Howto: High-Key Underwater Macro Photos

I previously discusses low-key photography, now moving on to high-key photography.  High-key photography is a subject on a white or light background.

Why High-Key

High-key is a great way to bring out other colors in the photo.  The trick is to overexpose the photo except for the subject, which you leave as normal or just a little bit overexposed.

Getting Started

The process is relatively simple.

You need a lighter background to bounce light off of.  The important thing is that empty water does bounce light back but only with a slow shutter speed and only if you want a blue or brown background.  There are a couple of ways to get the right background:

  • Pick a subject with a vertical backstop.  Coral, anemones, etc.  Even colors like orange or red work.
  • Shoot looking down on the subject so that the sand or coral serves as the background.
  • Use a dive slate as a mobile background.

The next thing that you do is to light the background and try to avoid getting excessive light on the subject.  This could mean many things:

  • 2 Strobes or Video Lights with Diffusers: point them forward or outward.  Try to “kiss” the subject with the inside edge of the light beam.
  • 2 Video Lights: cross them behind the subject.  Without diffusers, it’s easier to see where the edge of the beam is, so you end up adjusting your lighting more.
  • Single Focus or Video Light: Use a longer arm to reach over the top of the subject and light behind it.

The most nuanced part of the setup is to make sure that your subject isn’t in silhouette.  If you have to, add weaker light from the front or top to add a small amount of light to the subject so that some of the details are restored.

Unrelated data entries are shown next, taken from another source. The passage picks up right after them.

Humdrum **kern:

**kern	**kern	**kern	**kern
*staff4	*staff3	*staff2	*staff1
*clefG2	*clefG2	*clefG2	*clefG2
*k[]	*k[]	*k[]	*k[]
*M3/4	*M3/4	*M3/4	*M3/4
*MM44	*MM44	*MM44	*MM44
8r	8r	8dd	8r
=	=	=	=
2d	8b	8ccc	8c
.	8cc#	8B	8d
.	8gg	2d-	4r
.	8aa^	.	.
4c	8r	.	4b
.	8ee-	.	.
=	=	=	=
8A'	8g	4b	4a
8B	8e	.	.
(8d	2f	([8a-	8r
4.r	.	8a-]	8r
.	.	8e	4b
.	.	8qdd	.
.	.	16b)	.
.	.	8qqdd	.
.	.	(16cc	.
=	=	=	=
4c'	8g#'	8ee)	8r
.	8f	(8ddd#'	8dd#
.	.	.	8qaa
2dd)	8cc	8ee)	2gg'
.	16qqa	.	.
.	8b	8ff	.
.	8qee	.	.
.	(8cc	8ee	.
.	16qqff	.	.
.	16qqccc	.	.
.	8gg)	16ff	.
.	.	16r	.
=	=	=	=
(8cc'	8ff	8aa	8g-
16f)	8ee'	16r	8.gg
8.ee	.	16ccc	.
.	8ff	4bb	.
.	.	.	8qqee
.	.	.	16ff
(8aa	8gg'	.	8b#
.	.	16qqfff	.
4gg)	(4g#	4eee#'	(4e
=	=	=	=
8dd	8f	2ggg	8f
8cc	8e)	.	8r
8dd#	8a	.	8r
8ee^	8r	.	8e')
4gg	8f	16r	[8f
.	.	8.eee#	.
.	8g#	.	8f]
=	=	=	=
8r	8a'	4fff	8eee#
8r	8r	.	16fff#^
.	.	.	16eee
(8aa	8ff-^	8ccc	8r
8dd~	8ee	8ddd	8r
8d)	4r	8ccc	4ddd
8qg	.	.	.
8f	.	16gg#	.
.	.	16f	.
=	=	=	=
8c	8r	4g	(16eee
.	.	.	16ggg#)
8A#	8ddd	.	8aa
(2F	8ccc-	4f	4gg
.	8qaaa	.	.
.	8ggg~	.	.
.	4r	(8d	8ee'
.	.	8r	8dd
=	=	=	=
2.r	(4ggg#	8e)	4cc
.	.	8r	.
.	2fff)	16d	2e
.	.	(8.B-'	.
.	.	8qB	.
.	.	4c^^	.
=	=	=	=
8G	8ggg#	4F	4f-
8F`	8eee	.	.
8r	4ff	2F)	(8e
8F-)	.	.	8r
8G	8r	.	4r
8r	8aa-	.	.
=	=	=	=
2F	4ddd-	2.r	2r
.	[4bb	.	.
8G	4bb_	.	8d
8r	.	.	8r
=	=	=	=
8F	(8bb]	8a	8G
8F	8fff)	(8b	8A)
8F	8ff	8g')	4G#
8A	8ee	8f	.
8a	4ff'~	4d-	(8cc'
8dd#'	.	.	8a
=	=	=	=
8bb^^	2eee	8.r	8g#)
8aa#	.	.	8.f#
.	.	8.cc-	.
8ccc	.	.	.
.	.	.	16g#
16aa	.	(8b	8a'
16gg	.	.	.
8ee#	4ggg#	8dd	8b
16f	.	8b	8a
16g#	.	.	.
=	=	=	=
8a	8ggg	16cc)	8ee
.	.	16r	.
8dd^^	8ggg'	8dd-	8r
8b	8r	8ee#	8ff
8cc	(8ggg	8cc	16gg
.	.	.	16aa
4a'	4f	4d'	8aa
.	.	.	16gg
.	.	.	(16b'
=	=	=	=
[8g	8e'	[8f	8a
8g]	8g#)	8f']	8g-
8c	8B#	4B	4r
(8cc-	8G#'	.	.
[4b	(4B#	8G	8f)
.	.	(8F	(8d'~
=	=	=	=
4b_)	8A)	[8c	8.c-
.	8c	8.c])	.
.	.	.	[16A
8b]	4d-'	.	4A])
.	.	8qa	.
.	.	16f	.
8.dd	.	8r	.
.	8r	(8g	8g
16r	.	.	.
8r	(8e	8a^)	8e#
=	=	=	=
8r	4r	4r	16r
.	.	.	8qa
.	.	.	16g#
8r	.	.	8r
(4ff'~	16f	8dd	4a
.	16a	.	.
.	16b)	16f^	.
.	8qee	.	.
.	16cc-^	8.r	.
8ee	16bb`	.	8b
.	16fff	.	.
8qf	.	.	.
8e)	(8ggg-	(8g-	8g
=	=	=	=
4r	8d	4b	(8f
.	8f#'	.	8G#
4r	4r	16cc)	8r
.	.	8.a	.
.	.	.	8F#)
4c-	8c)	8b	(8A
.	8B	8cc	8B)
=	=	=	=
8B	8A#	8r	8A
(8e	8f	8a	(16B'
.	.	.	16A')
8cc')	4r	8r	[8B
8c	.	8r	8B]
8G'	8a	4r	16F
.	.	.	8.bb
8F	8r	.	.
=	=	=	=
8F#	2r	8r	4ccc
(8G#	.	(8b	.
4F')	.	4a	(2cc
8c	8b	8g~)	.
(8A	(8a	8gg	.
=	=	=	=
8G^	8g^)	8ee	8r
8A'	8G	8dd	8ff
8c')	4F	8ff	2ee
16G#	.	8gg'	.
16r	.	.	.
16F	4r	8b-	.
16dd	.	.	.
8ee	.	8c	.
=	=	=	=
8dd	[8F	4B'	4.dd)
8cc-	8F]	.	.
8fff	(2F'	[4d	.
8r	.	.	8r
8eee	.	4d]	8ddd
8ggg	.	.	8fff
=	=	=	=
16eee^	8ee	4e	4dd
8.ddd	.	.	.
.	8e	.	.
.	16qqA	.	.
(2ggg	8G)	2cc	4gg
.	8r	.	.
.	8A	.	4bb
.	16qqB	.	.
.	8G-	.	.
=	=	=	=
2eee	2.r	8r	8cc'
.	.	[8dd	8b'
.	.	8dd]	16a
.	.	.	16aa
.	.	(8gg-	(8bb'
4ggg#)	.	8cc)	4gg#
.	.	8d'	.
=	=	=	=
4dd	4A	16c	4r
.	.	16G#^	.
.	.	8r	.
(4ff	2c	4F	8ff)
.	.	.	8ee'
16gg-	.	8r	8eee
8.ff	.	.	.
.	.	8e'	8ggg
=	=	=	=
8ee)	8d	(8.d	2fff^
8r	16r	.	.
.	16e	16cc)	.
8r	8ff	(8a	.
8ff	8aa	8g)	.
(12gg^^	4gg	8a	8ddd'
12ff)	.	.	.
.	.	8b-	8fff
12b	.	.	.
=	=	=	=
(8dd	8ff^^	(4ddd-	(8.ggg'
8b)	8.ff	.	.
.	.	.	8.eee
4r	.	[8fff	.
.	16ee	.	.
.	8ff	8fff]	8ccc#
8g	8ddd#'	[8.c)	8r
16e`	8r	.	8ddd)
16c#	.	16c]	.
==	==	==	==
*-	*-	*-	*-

The last thing to do is to adjust your exposure.  This depends on your gear, but it’s usually one or two of the following:

  • Manual Mode: Use a wider aperture like F4 or F6 and a slower shutter speed.  The hard part here is to avoid a super-thin depth of focus (with a supermacro converter, I usually have a paper-thin focus plane) or to slow the shutter speed down so much that you introduce blurring from moving: yourself or the subject.
  • Automatic Mode: Adjust the Exposure Compensation to +1 or +2 to trick the camera into exposing a lighter photo.  The amount that you have to adjust depends on how much light the background and subject reflect.
  • Turn Up the Lighting: With some setups like strobes and video lights, you can increase the power on your lighting to overexpose the background.  The important thing is to overexpose the background and not the subject.

Since there are many variables involved, there are many options that all work.  Try using multiple techniques to get the job done and feel free to experiment.

Take it to the Next Level

While you’re making the background lighter use a board with glitter for an interesting background.  Combined with overexposure and a bit of bokeh, it makes for a really nice picture.

Try different colored backgrounds like orange sponges or a field of light-blue tunicates as a background.

Try compositions with the subject offset to the left or right and some negative space opposite them.  Try to use the 1/3 layout with the subject on one of the thirds and the other side blank.